1% is a pretty exclusive club. And yet ironically, we spend most of our time with participatory projects accentuating how open they are. We think we must design these platforms to be as open and welcoming as possible, so that everyone feels able to contribute content.

But the truth is that very few people participate as content creators. Only some people are motivated that way. And so I wonder if we wouldn’t be better served as designers by accentuating the uniqueness of these creative participants. Think of Harry Potter. Not everyone is a wizard in J. K. Rowling's world—in fact, very few people are wizards. The thing that’s captivating about Harry Potter, and Willy Wonka, and Jedi knights, and X-Men, is that they are part of a special, highly exclusive club. They have some innate ability, deformity, or lucky moment that vaults them into secret societies where their full talents are expressed and appreciated.

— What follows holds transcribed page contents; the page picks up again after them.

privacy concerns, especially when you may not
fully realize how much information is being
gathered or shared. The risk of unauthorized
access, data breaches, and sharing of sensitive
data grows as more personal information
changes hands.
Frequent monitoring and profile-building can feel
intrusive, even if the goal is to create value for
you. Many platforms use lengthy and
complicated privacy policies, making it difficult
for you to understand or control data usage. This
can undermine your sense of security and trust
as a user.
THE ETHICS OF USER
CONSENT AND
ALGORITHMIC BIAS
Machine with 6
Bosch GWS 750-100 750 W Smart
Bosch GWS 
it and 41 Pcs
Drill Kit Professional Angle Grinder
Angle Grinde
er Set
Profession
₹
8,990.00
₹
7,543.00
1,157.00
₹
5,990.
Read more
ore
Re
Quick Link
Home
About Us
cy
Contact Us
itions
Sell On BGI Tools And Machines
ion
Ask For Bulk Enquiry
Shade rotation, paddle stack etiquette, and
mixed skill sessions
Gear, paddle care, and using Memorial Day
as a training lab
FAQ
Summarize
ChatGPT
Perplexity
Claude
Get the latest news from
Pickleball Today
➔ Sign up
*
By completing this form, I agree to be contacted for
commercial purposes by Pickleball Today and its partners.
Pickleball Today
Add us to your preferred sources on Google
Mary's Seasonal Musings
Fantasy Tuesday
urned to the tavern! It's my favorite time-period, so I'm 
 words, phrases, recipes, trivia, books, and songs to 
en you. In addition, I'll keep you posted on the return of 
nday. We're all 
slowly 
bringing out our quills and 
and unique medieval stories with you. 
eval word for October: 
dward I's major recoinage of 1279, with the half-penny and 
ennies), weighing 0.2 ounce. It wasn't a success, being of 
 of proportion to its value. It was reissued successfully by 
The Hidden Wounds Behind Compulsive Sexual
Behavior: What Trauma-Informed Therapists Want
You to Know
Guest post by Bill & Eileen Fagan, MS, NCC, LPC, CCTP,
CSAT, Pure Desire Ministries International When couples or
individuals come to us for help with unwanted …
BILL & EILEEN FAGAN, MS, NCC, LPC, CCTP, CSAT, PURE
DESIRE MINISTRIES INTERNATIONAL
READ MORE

And so imagine if, instead of launching a community project and stating, “this is a place where anyone can contribute,” you launched and said, “Only one in a hundred people will share something here. Are you that one?” The idea that the user might be someone special, someone in the minority, is evocative and immensely appealing. If everyone can do it, why bother? If only YOU can do it, the motivation goes up.

For example, I’m working with a museum on an exhibition platform to support people becoming “more green,” and for obvious reasons, we want to encourage everyone to feel like there is some action they can take to reduce their carbon footprint. But if only 1% of the museum visitors will really use the platform, perhaps we should be designing a secret underground society of green warriors and inviting visitors to see if they have what it takes to be part of it. That fantasy, that users might be something greater than anticipated, might ironically drive participation up above 1% as more people want to be “part of the club.”

This secret power impulse is often overlooked by people like me, who are mostly focused on the democratic, communal elements of social technology. But for many people, the chance to show off abilities as a writer, a photographer, a videographer—talents that may not be appreciated in a day job--are primary motivators for participation. This goes beyond having your fifteen minutes of internet fame. It’s about finding a venue where you feel validated as the superhero you secretly know you are.

Games do this. Why don't social community projects? I’ve seen some projects that play a bit by asking you to sort yourself into a group, to narrow your participation via an affinity or ability. But I haven’t seen any that message prominently the concept that this ISN’T for everyone—it’s for the superheroes who secretly live among us. Maybe if we focus on supporting users' inner superpowers, we’ll attract more active content creators, people who were just waiting to throw on a cape and get moving.

What do you think? Is this a flawed argument that will lead to less participation, not more? Are you part of the rare superhero species (0.1% of Museum 2.0 readers) who will read this post… and comment on it?